» **ASSIGNED TASK 1**
Summarize the fee-award article in two sentences.
» **ASSIGNED TASK 2**
Name every defendant in the fee-award article.
» **ASSIGNED TASK 3**
According to the fee-award article, why did the judge grant every penny of the request for attorney's fees and costs?

A plea against the fee: When your best argument is for ‘mercy,’ it may be too late.

A jury had hit three defendants with $65,000 in compensatory and punitive damages, and now their lawyer was asking a judge not to award our client’s attorney’s fees as well.


Opposing counsel’s only real argument was more of a prayer: “Have mercy on them.”


The defendants — Samantha Frye, Paul Frye, and Edgar Santos-Cardenas — were former employees of Wilmington's Eternal Sunshine Café who had testified they didn’t take and delete the restaurant’s database of signature recipes. The jury found they had done just that. (See our October 29, 2021article on the verdict in News.)


Given especially their multiple refusals before and during trial to admit under oath what they had done, the judge last week granted every penny of our request for $46,610.80 in attorney’s fees and costs.


That a fee award was even possible for Eternal Sunshine made this case a bit unusual. The case was even more so because the court granted the request in full.


An award of fees can be tough to get — impossible, actually, without victory on a claim for which fees are specifically authorized.

» **RECORDS PROVIDED**
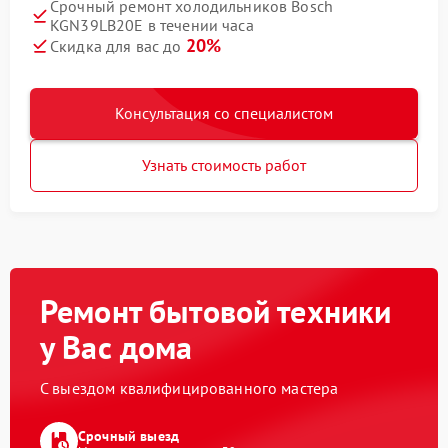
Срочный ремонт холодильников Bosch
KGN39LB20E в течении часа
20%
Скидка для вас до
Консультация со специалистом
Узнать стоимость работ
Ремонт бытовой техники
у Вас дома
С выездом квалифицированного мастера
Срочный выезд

---

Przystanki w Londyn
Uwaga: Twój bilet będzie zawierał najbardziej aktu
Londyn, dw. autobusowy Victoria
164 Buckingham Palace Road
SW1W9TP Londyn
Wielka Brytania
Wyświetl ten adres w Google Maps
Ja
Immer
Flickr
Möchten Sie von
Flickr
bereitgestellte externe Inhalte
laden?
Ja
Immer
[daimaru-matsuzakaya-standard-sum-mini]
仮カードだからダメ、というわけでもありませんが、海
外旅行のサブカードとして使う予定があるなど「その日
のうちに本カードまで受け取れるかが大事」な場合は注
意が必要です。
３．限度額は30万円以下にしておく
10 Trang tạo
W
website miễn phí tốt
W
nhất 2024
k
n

--

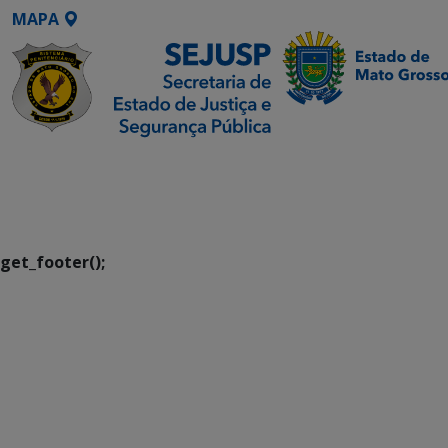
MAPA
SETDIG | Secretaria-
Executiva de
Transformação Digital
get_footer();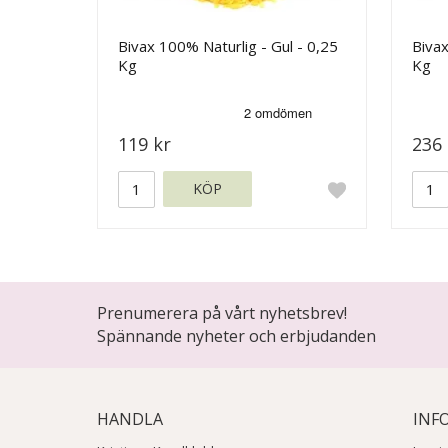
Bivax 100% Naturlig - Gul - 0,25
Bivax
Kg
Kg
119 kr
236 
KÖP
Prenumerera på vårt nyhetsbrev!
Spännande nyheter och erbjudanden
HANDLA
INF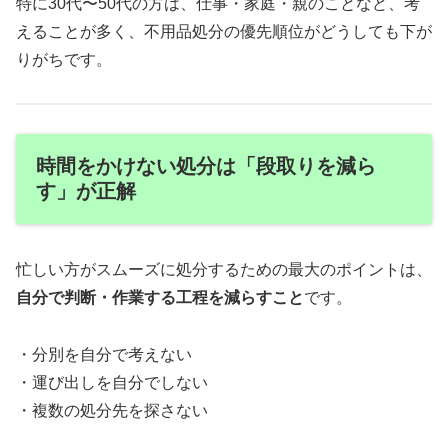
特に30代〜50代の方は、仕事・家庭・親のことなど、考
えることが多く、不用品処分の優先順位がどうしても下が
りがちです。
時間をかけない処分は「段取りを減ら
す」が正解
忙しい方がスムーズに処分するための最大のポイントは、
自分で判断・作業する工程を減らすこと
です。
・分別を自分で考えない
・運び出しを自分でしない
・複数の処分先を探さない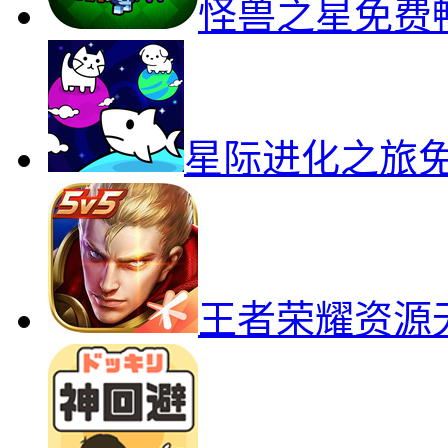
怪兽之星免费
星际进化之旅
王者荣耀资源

» **ANSWER SECTION 1**
A jury found three former employees of Wilmington's Eternal Sunshine Café had taken and deleted its database of signature recipes and hit them with $65,000 in compensatory and punitive damages, after which their lawyer's only real argument against also awarding the café's attorney's fees was a plea for mercy. Given especially the defendants' repeated refusals under oath to admit what they had done, the judge granted the full $46,610.80 requested in fees and costs, an unusual result because fee awards are hard to get and impossible without winning a claim for which fees are specifically authorized.

» **ANSWER SECTION 2**
Samantha Frye, Paul Frye, Edgar Santos-Cardenas

» **ANSWER SECTION 3**
The judge granted the full amount given especially the defendants' multiple refusals, before and during trial, to admit under oath what they had done.